### Work instruction
Summarize the forum reply about IBM and virtual SANs in three sentences.

### Excerpt to read
=-=-=-=-=
Re: IBM
Trevor, I appreciate the thorough response. I did not mean to kick a hornet's nest here. :-)
I agree with your "virtual SAN" definition as elaborated upon in your comment, and I too hate it when vendors muddy the generally accepted meaning of such terms - it hurts everyone in the industry. I was simply trying to provide more color for the earlier commenter who did not appear familiar with IBM's efforts in the universe of things that some people might associate with the term "virtual SAN".
Regarding your above PureSystems comments: I agree that PureSystems is not (currently) a vSAN play - rather it is a converged infrastructure play (as identified in my comment). But you named VCE as one of "2014's big names to watch in the vSAN space", so surely PureSystems would not be out of place in that list as well... right?
Regarding your above SAN virtualization comments: I never intended to imply that virtual SANs == SAN virtualization technology, but I have encountered many less-than-perfectly-informed customers who mix the two concepts due to lack of knowledge of one or the other, so I tried to clarify that distinction in my previous comment. BTW, since you expressed a dubious opinion about the value of SAN virtualization... actually our SVC virtualization platform does much more than just cut a big SAN into baby SANs, as you imply above. For example, SVC can provide inline real-time compression, which really can save lots of money with the right workloads, even if the SVC hardware and software is an incremental cost above the customer's existing array licensing.
=-=-=-=-=
(Landmark coordinate records)
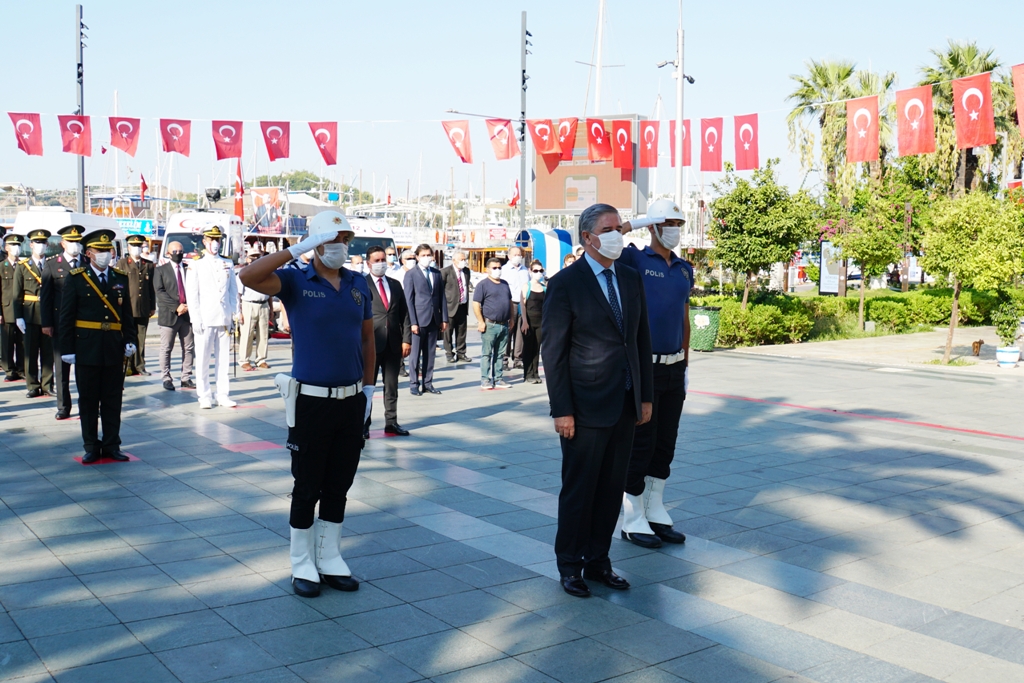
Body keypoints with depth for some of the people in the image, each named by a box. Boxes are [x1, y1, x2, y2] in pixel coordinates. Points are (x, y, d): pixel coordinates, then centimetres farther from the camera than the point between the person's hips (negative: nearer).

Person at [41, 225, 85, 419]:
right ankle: (63, 406, 15)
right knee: (61, 365, 6)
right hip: (61, 322, 0)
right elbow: (45, 296, 2)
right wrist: (46, 323, -4)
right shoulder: (52, 264, 4)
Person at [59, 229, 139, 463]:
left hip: (114, 348, 2)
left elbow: (128, 313, 10)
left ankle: (111, 446, 15)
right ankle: (91, 447, 14)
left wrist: (130, 341, -1)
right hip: (86, 348, -2)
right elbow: (66, 317, -2)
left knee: (113, 399, 7)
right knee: (88, 400, 5)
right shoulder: (76, 279, 0)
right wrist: (67, 349, -6)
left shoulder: (121, 278, 9)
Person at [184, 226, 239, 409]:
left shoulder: (228, 264, 13)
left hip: (225, 319, 3)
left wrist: (233, 315, 5)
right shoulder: (196, 265, 2)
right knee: (202, 359, -1)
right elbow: (191, 294, -2)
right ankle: (204, 396, 7)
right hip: (204, 320, -3)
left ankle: (222, 395, 11)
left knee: (223, 359, 5)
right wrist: (196, 319, -8)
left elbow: (233, 291, 13)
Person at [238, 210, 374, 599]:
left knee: (339, 486, 13)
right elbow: (249, 276, -23)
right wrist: (298, 249, -20)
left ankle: (330, 560, 26)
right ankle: (302, 566, 19)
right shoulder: (296, 282, -5)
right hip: (311, 401, -4)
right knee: (307, 487, 5)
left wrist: (368, 387, 10)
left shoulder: (358, 285, 8)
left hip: (352, 401, 4)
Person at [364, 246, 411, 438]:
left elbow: (404, 314, 11)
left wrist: (406, 339, 3)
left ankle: (391, 423, 17)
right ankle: (363, 425, 10)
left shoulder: (395, 284, 12)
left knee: (392, 385, 10)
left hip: (393, 343, 4)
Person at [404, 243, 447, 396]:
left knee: (430, 353, 8)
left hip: (434, 319, 4)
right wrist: (413, 322, -12)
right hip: (419, 320, -4)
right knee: (416, 353, 1)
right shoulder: (411, 274, -2)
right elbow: (409, 300, -6)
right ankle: (414, 384, 9)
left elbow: (442, 297, 11)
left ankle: (427, 383, 14)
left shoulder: (436, 273, 12)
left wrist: (444, 319, 5)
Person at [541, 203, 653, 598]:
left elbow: (641, 340, 14)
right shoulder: (566, 283, -8)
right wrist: (561, 410, -14)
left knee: (612, 489, 12)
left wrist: (646, 397, 10)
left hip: (625, 405, 6)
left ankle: (598, 561, 26)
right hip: (587, 407, -6)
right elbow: (553, 351, -10)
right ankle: (569, 565, 21)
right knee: (579, 490, 5)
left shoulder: (631, 279, 10)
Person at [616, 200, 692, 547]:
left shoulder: (685, 269, 12)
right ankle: (633, 520, 13)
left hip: (674, 368, 6)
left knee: (666, 443, 12)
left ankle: (656, 513, 25)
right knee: (640, 445, 1)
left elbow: (684, 319, 17)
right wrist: (636, 223, -12)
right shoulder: (634, 260, -5)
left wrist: (685, 365, 15)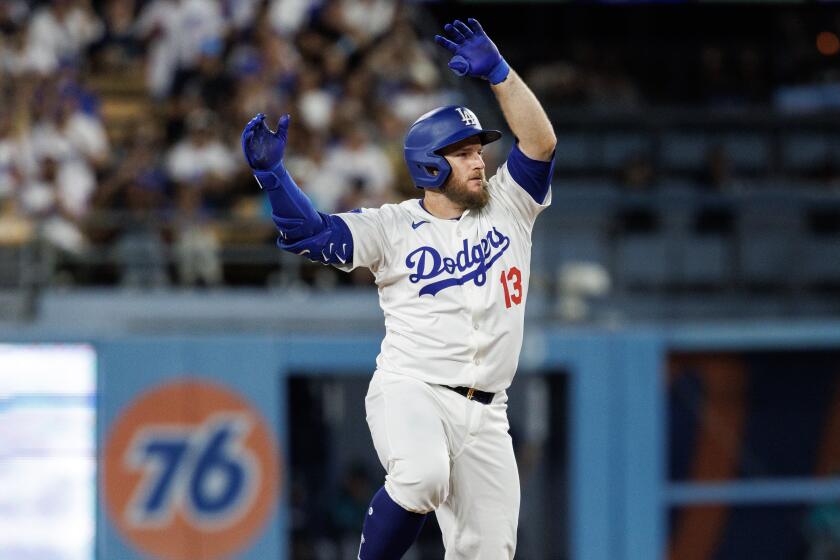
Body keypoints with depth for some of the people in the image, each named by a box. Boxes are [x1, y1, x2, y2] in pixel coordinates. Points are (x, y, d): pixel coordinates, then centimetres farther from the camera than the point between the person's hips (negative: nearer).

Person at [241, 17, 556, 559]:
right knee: (422, 478, -35)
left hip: (484, 413, 4)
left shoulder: (506, 207, 12)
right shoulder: (394, 226, 4)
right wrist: (272, 171, -17)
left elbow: (541, 142, 0)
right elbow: (309, 231, -4)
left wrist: (497, 70, -7)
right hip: (410, 391, -4)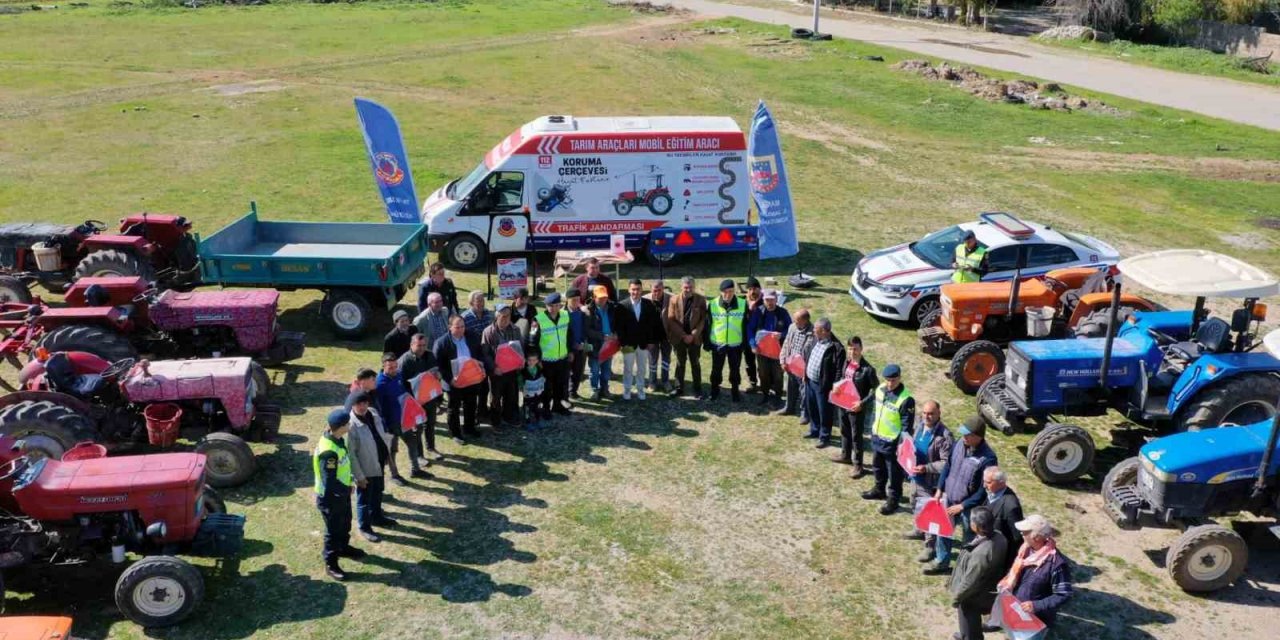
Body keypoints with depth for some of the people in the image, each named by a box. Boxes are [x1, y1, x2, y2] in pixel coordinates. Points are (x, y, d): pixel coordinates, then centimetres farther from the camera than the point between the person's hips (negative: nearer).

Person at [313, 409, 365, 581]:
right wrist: (346, 489, -17)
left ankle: (343, 548, 51)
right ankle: (330, 564, 25)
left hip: (341, 492, 9)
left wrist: (349, 478, 6)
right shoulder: (329, 452, -35)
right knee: (333, 529, 8)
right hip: (331, 497, -9)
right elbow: (329, 481, -29)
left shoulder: (337, 439, -5)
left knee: (345, 522, 28)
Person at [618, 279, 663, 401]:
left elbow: (654, 324, 1)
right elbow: (620, 327, -7)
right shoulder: (622, 305, -8)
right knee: (628, 368, 8)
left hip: (644, 343, 2)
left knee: (642, 369, 12)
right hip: (628, 344, -2)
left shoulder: (649, 304, -2)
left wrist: (652, 341, -3)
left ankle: (640, 390, 25)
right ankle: (627, 390, 21)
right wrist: (623, 343, -12)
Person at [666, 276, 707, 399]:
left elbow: (703, 320, -6)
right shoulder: (674, 300, -3)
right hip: (679, 338, 1)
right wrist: (683, 335, -12)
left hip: (694, 338, -1)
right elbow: (671, 320, -5)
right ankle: (679, 388, 19)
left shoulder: (701, 300, -4)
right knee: (680, 363, 11)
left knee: (695, 364, 8)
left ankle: (697, 390, 14)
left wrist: (693, 335, -14)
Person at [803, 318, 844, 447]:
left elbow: (839, 370, -21)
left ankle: (824, 437, 22)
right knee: (811, 408, 23)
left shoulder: (836, 348, -24)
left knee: (824, 412, 7)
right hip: (809, 381, 8)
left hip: (822, 385, -8)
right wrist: (805, 373, 17)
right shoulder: (816, 339, 1)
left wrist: (834, 387, -20)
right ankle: (815, 430, 43)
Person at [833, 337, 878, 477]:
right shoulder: (847, 362, 1)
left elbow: (876, 389, -17)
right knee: (844, 431, 24)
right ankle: (845, 455, 44)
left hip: (856, 407, -7)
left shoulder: (868, 369, -21)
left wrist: (862, 403, -23)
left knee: (856, 437, 2)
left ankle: (859, 466, 13)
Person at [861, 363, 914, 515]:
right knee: (878, 467, 26)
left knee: (894, 473, 9)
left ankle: (893, 499, 24)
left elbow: (906, 426, -19)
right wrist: (872, 430, 16)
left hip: (892, 443, -7)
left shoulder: (906, 399, -25)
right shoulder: (880, 389, -3)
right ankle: (879, 490, 46)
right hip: (877, 438, 7)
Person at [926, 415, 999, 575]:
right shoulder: (960, 443, -10)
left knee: (969, 540, 13)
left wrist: (962, 506, -19)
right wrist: (939, 489, 4)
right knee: (943, 530, 22)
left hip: (969, 506, -6)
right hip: (949, 499, 6)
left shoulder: (987, 458, -28)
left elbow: (984, 490, -21)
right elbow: (948, 466, 6)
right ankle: (942, 562, 44)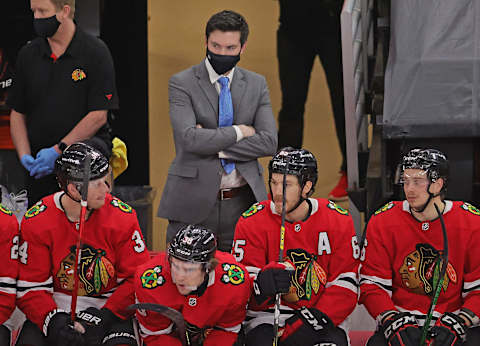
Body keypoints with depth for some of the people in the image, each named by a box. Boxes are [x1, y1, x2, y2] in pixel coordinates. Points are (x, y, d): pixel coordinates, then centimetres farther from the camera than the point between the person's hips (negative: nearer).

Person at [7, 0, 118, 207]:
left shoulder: (95, 52, -4)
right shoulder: (28, 55, 10)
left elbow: (98, 116, -9)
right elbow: (17, 114, 13)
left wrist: (58, 150, -15)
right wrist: (24, 155, -4)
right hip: (40, 167, 4)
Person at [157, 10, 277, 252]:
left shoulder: (256, 85, 10)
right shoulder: (182, 83, -1)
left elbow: (269, 142, -1)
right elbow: (189, 138, -15)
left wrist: (214, 145, -9)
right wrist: (238, 131, -8)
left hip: (242, 203, 3)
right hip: (193, 203, -3)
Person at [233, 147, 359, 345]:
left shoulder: (338, 221, 1)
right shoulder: (251, 223, -1)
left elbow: (345, 286, -1)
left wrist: (312, 321, -14)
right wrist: (263, 283, -27)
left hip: (322, 321, 1)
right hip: (267, 319, -1)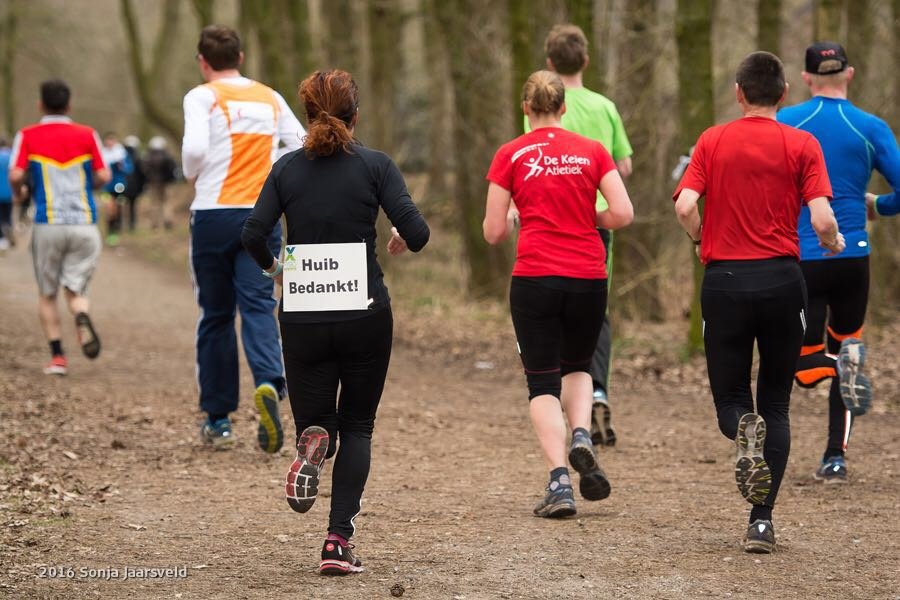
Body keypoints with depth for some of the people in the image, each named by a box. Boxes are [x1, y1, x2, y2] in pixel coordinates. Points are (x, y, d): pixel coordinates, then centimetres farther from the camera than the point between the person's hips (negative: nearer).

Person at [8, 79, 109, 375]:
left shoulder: (27, 136, 2)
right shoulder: (87, 135, 6)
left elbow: (16, 175, -8)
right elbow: (103, 176, 2)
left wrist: (18, 191, 13)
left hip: (48, 225, -1)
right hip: (84, 223, 1)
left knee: (47, 294, 12)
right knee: (75, 289, 7)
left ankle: (57, 356, 3)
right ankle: (83, 318, -27)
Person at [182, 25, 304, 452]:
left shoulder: (202, 97, -2)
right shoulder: (271, 99, 12)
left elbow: (194, 148, -17)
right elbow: (304, 148, 12)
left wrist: (192, 176, 3)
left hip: (213, 215, -2)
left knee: (216, 315, 8)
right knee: (258, 305, -4)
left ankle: (218, 420, 13)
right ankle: (269, 382, -34)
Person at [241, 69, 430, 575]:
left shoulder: (287, 168, 3)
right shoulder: (375, 164, -3)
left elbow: (253, 235, -6)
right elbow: (417, 231, -11)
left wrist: (272, 266, 15)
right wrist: (401, 244, 12)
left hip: (303, 318, 1)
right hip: (365, 315, -1)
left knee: (316, 416, 16)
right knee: (357, 426, 12)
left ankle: (313, 443, -23)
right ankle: (339, 542, -2)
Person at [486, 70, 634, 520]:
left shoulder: (511, 155, 0)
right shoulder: (592, 151, 4)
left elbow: (493, 232, -1)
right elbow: (622, 214, -3)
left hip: (535, 277, -2)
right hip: (588, 277, 2)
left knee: (543, 382, 5)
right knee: (577, 367, 24)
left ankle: (559, 483, -9)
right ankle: (581, 437, -4)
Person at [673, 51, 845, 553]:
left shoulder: (713, 141, 3)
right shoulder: (801, 144, 0)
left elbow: (685, 206, -9)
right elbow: (821, 220, -10)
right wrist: (835, 243, 13)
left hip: (724, 280, 0)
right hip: (782, 279, 0)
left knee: (730, 397, 13)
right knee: (776, 404, 12)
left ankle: (743, 430, -24)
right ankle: (762, 521, 3)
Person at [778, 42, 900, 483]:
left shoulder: (784, 124, -2)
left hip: (798, 260, -1)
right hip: (853, 258, 1)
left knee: (806, 365, 10)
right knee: (844, 341, 18)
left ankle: (842, 363, -26)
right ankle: (835, 457, 10)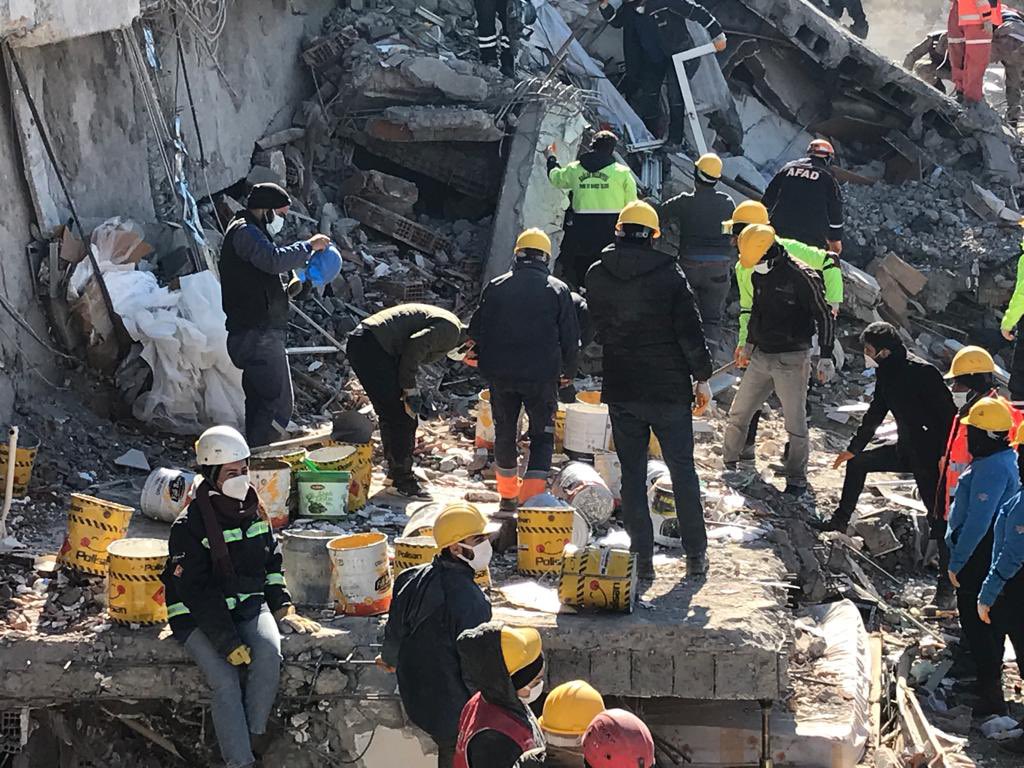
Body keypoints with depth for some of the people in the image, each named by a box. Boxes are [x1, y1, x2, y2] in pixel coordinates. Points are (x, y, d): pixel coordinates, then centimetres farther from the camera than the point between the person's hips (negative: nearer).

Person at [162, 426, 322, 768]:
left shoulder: (253, 513, 6)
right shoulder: (189, 527, -14)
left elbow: (272, 563, 20)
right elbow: (197, 592, -16)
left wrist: (282, 608, 8)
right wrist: (228, 643, -21)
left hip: (249, 605, 4)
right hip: (198, 618, -4)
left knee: (269, 654, -26)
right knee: (225, 680, -25)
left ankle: (254, 736, -13)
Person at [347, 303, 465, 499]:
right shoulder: (451, 330, -9)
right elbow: (415, 346, -21)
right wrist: (410, 389, -13)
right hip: (371, 348, -11)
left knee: (391, 415, 20)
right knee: (401, 416, -4)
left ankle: (396, 472, 31)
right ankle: (403, 480, 2)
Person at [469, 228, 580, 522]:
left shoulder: (496, 287, 3)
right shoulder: (558, 289, 0)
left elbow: (477, 330, 6)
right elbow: (571, 338, 2)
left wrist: (485, 364, 21)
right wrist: (568, 371, 17)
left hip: (500, 374, 2)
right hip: (542, 376, -2)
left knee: (504, 432, 17)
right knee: (542, 434, 7)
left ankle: (508, 494, 28)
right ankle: (533, 495, -8)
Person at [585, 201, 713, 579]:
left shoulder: (597, 275, -1)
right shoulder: (669, 274, -10)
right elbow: (690, 330, -8)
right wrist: (702, 377, 1)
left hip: (620, 390, 2)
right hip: (669, 388, -2)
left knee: (632, 474, 8)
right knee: (682, 470, 10)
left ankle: (642, 558, 7)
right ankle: (695, 555, 15)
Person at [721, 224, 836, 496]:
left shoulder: (803, 277, -17)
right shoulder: (759, 274, 5)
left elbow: (825, 317, -12)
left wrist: (826, 356, -14)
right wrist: (749, 345, 28)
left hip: (791, 360, -7)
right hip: (760, 358, 7)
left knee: (795, 423, -1)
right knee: (738, 414, 11)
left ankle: (797, 480, 11)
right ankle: (728, 465, 26)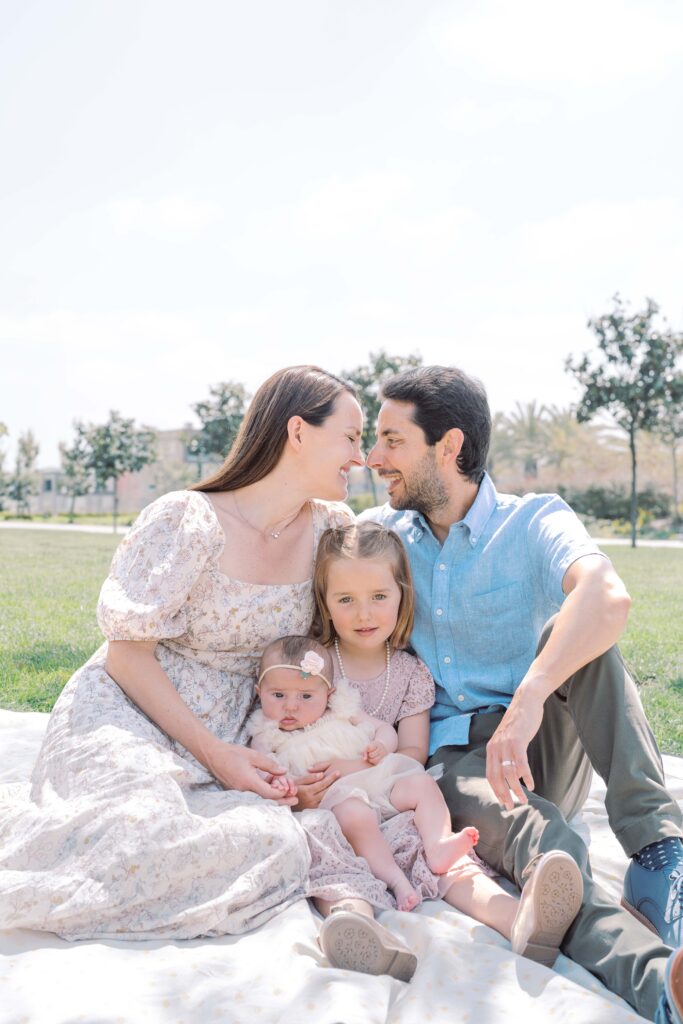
=-=-=-=-=
### Reply to the exercise
The writer agrees with Trevor's definition of "virtual SAN" and explains that the earlier comment was meant to give more context to a commenter who seemed unfamiliar with IBM's efforts in that area. The writer grants that PureSystems is currently a converged infrastructure play rather than a vSAN play, but argues that it would fit on the same list of names to watch where Trevor placed VCE. The writer also says virtual SANs are not the same as SAN virtualization and notes that the SVC platform does more than divide a SAN, offering inline real-time compression that can save money with the right workloads.